**Request:** Please look for the string "prestación" below and report every line in which it occurs.

(Extracted page text data)
:::::

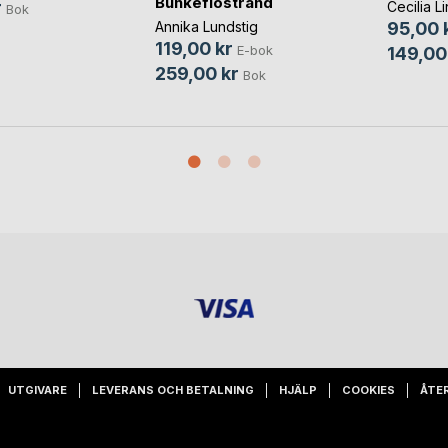
Bunkeflostrand
r
Cecilia Li
Bok
Annika Lundstig
95,00 
119,00 kr
E-bok
149,00
259,00 kr
Bok
UTGIVARE
LEVERANS OCH BETALNING
HJÄLP
COOKIES
ÅTE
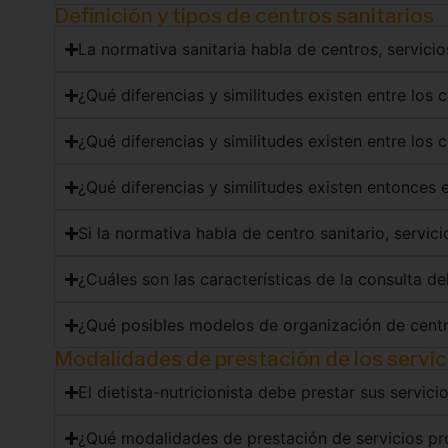
Definición y tipos de centros sanitarios
La normativa sanitaria habla de centros, servicio
¿Qué diferencias y similitudes existen entre los 
¿Qué diferencias y similitudes existen entre los c
¿Qué diferencias y similitudes existen entonces e
Si la normativa habla de centro sanitario, servici
¿Cuáles son las características de la consulta del
¿Qué posibles modelos de organización de centro
Modalidades de prestación de los servici
El dietista-nutricionista debe prestar sus servici
¿Qué modalidades de prestación de servicios prop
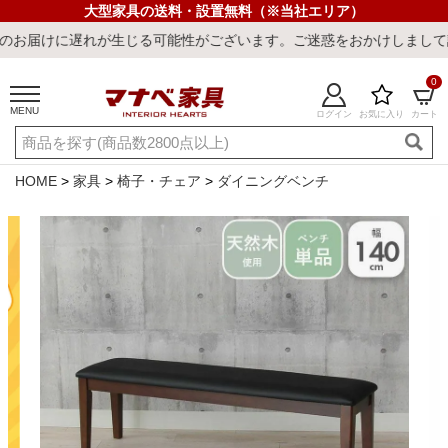
大型家具の送料・設置無料（※当社エリア）
が生じる可能性がございます。ご迷惑をおかけしまして誠に申し訳ござ
0
MENU
ログイン
お気に入り
カート
ご利用ガイド
新規会員登録
店舗一覧
閲覧履歴
HOME
家具
椅子・チェア
ダイニングベンチ
よくある質問
キーワード・商品番号で探す
最短発送
冷感ラグ
冷感寝具
ワークデスク
ウィルトンラ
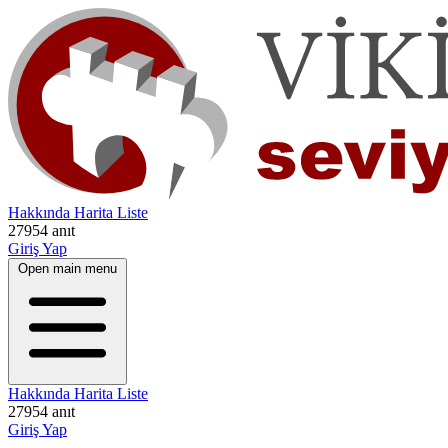
Hakkında
Harita
Liste
27954 anıt
Giriş Yap
Open main menu
Hakkında
Harita
Liste
27954 anıt
Giriş Yap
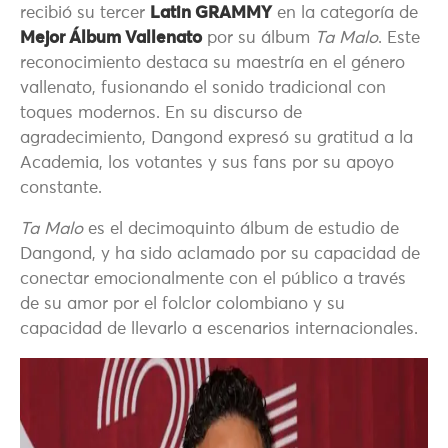
recibió su tercer
Latin GRAMMY
en la categoría de
Mejor Álbum Vallenato
por su álbum
Ta Malo
. Este
reconocimiento destaca su maestría en el género
vallenato, fusionando el sonido tradicional con
toques modernos. En su discurso de
agradecimiento, Dangond expresó su gratitud a la
Academia, los votantes y sus fans por su apoyo
constante.
Ta Malo
es el decimoquinto álbum de estudio de
Dangond, y ha sido aclamado por su capacidad de
conectar emocionalmente con el público a través
de su amor por el folclor colombiano y su
capacidad de llevarlo a escenarios internacionales.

:::::

**Exercise solution:**
Modalidades de prestación de los servici
¿Qué modalidades de prestación de servicios prop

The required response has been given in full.